Beef prices in Denmark have surged by 20% in the past year, prompting concern among consumers and raising questions about the factors driving the increase. Only coffee, chocolate, and cocoa powder have experienced greater price hikes. The rising cost of beef is attributed to a combination of global and domestic factors, including high demand, declining production, and political uncertainty.
The demand for Danish beef exceeds the available supply, contributing to the price increase. There is also high demand for Danish beef in Southern Europe, where restaurants favor it. However, Denmark imports more beef than it exports, and global beef prices have also risen sharply, particularly in the United States.
Beef production in Europe is declining due to farmers closing down and fewer young people choosing to enter the industry.
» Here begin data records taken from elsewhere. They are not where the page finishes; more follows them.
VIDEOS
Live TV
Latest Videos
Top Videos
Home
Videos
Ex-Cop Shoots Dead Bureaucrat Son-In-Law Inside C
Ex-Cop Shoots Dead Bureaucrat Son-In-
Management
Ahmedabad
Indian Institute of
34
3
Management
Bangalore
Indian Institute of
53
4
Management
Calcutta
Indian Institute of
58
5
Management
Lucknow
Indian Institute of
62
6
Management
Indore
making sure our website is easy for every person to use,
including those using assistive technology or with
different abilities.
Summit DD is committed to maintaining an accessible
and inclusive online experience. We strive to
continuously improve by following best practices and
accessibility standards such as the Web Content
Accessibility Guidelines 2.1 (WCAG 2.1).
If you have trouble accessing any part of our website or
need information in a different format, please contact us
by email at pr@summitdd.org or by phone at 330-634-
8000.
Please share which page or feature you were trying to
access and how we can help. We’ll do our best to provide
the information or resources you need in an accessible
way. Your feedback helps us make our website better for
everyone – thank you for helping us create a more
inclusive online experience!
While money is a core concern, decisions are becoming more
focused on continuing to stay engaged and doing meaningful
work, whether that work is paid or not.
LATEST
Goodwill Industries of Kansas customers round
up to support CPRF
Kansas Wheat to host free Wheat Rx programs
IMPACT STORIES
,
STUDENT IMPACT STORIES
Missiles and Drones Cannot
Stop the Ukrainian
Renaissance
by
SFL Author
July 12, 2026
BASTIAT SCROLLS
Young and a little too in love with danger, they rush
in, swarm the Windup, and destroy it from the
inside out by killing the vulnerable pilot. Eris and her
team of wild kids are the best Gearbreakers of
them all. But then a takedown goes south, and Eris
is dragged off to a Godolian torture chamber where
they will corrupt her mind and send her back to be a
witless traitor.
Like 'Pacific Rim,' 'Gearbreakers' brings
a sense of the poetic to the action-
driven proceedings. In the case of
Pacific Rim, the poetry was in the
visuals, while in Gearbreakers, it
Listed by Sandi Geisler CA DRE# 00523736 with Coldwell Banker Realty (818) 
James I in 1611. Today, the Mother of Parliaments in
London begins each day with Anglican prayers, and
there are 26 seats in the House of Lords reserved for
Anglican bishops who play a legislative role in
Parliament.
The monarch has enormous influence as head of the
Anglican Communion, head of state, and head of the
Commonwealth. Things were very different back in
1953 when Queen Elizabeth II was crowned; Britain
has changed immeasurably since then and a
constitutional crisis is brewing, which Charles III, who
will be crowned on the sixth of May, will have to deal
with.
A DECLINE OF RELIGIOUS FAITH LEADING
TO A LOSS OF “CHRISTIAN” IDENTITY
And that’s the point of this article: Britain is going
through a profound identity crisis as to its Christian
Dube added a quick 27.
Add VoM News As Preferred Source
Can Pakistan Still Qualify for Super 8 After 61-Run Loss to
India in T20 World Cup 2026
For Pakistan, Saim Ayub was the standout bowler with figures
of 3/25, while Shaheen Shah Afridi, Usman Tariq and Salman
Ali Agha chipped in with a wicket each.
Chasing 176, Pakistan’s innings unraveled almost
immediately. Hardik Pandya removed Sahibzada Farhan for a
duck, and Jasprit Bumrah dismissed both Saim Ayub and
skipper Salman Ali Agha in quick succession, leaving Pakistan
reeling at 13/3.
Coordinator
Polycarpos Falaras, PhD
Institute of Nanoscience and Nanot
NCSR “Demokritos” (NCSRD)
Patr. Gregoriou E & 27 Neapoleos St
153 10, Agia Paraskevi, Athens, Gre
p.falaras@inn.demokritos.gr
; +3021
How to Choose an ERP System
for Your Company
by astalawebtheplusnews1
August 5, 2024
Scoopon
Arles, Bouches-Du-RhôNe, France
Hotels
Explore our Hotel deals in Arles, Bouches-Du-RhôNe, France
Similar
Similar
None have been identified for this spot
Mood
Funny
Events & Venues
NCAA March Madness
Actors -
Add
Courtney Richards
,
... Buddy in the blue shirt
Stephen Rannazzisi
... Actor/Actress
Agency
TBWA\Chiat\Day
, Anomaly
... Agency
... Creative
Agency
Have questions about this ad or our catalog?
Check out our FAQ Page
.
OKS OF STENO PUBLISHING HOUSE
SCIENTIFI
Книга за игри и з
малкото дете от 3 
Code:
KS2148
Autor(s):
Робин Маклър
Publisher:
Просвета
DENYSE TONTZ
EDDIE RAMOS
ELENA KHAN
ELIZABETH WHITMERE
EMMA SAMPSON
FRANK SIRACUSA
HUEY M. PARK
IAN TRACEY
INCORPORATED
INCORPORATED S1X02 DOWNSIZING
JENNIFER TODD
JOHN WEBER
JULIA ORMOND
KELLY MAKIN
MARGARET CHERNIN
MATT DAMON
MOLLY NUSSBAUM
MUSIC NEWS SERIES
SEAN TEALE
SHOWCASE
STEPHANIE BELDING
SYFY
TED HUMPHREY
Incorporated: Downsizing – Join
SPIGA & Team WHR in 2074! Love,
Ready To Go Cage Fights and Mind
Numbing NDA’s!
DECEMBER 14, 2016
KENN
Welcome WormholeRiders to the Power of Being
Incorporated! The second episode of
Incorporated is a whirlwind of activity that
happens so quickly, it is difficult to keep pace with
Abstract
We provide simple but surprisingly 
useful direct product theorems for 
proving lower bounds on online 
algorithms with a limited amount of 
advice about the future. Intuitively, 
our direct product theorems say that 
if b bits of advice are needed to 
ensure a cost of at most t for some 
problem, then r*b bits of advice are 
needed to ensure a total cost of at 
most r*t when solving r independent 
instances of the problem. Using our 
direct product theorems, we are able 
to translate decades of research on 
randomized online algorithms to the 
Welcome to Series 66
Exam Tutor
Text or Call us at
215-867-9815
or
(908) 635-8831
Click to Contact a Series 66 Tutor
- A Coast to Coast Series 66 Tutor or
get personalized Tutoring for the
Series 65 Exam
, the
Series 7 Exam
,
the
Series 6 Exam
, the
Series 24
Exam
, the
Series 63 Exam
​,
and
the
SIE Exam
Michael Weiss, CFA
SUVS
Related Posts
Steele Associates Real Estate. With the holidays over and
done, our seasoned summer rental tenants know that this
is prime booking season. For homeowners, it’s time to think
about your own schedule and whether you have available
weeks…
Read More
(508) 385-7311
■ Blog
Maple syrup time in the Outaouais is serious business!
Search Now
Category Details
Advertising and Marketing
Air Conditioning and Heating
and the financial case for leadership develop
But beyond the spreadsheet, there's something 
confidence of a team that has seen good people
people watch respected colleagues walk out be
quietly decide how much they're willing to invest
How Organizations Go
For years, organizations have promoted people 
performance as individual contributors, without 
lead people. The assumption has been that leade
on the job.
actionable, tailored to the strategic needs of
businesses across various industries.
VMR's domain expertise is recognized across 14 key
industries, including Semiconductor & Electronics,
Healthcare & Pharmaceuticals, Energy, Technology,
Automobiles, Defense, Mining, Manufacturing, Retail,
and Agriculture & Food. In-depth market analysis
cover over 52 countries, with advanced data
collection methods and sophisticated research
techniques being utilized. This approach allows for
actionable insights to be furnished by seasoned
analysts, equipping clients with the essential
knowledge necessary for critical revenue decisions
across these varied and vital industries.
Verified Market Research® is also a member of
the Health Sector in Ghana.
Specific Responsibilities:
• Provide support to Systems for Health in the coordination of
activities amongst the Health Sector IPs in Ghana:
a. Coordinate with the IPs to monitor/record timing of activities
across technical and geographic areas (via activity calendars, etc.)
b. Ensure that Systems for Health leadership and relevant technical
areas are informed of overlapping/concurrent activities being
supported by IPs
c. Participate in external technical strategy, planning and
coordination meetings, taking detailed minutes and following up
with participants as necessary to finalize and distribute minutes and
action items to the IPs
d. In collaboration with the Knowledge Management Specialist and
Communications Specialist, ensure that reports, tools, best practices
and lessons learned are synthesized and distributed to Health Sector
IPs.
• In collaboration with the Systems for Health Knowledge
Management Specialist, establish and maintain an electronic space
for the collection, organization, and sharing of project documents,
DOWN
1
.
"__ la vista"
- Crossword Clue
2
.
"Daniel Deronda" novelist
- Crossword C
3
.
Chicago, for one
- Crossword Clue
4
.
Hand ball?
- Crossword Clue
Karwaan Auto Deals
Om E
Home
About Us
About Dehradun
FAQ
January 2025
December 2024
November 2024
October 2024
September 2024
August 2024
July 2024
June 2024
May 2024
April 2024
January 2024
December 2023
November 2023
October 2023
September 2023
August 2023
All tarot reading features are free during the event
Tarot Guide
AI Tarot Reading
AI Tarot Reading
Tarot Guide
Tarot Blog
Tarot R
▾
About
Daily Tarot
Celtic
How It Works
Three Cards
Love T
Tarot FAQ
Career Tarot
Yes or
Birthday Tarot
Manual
Many Danish farmers primarily focus on milk production, with beef as a by-product. Increased efficiency in milk production requires fewer cows, further reducing beef output.
Political uncertainty in Denmark is discouraging farmers from expanding production. New animal welfare rules and the green tripartite agreement create uncertainty about future regulations and taxes on beef production. Discussions surrounding the EU budget and support schemes also contribute to the hesitation to invest in increased production.
Supermarkets are aware of the rising beef prices and their impact on consumers. Salling Group, which owns Netto, Føtex, and Bilka, acknowledges its responsibility to combat price increases but attributes the rise to higher purchase prices from suppliers. The group has implemented measures such as reducing package sizes to offer lower-priced options.
Salling Group has introduced a mixed product of minced beef and chicken to meet customer demand for more affordable options. The hope is that suppliers will follow suit and help stabilize prices. The complexity of the supply chain, from farmers to slaughterhouses to supermarkets, also affects the final price seen by consumers.